[WORKING DATA]
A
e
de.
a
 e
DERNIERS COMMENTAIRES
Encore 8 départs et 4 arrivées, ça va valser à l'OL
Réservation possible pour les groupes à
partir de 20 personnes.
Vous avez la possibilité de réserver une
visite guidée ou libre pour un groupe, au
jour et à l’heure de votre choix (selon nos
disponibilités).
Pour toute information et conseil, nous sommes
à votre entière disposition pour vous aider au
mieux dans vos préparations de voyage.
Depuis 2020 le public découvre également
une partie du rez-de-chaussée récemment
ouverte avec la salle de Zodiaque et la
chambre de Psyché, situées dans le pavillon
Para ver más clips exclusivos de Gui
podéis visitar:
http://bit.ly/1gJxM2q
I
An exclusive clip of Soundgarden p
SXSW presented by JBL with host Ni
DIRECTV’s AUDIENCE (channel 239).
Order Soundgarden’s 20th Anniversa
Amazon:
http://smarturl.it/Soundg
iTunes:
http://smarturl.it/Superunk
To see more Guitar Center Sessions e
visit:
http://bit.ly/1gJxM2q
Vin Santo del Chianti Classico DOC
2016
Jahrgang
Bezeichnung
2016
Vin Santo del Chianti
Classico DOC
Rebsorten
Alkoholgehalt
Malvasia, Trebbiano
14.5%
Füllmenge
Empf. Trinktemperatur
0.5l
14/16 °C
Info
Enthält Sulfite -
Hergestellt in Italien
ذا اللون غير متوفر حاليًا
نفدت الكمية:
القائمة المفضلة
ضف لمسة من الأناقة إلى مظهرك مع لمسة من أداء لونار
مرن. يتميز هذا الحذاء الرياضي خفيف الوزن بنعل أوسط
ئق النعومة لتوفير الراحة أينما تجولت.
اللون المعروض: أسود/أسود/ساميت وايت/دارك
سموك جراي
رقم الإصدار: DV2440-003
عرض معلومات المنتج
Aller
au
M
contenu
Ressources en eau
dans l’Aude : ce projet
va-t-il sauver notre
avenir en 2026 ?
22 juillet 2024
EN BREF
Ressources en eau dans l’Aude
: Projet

[PROBLEM STATEMENT]
Copy each entry above exactly, character for character.

[ANSWER TO THIS EXERCISE]
A
e
de.
a
 e
DERNIERS COMMENTAIRES
Encore 8 départs et 4 arrivées, ça va valser à l'OL
Réservation possible pour les groupes à
partir de 20 personnes.
Vous avez la possibilité de réserver une
visite guidée ou libre pour un groupe, au
jour et à l’heure de votre choix (selon nos
disponibilités).
Pour toute information et conseil, nous sommes
à votre entière disposition pour vous aider au
mieux dans vos préparations de voyage.
Depuis 2020 le public découvre également
une partie du rez-de-chaussée récemment
ouverte avec la salle de Zodiaque et la
chambre de Psyché, situées dans le pavillon
Para ver más clips exclusivos de Gui
podéis visitar:
http://bit.ly/1gJxM2q
I
An exclusive clip of Soundgarden p
SXSW presented by JBL with host Ni
DIRECTV’s AUDIENCE (channel 239).
Order Soundgarden’s 20th Anniversa
Amazon:
http://smarturl.it/Soundg
iTunes:
http://smarturl.it/Superunk
To see more Guitar Center Sessions e
visit:
http://bit.ly/1gJxM2q
Vin Santo del Chianti Classico DOC
2016
Jahrgang
Bezeichnung
2016
Vin Santo del Chianti
Classico DOC
Rebsorten
Alkoholgehalt
Malvasia, Trebbiano
14.5%
Füllmenge
Empf. Trinktemperatur
0.5l
14/16 °C
Info
Enthält Sulfite -
Hergestellt in Italien
ذا اللون غير متوفر حاليًا
نفدت الكمية:
القائمة المفضلة
ضف لمسة من الأناقة إلى مظهرك مع لمسة من أداء لونار
مرن. يتميز هذا الحذاء الرياضي خفيف الوزن بنعل أوسط
ئق النعومة لتوفير الراحة أينما تجولت.
اللون المعروض: أسود/أسود/ساميت وايت/دارك
سموك جراي
رقم الإصدار: DV2440-003
عرض معلومات المنتج
Aller
au
M
contenu
Ressources en eau
dans l’Aude : ce projet
va-t-il sauver notre
avenir en 2026 ?
22 juillet 2024
EN BREF
Ressources en eau dans l’Aude
: Projet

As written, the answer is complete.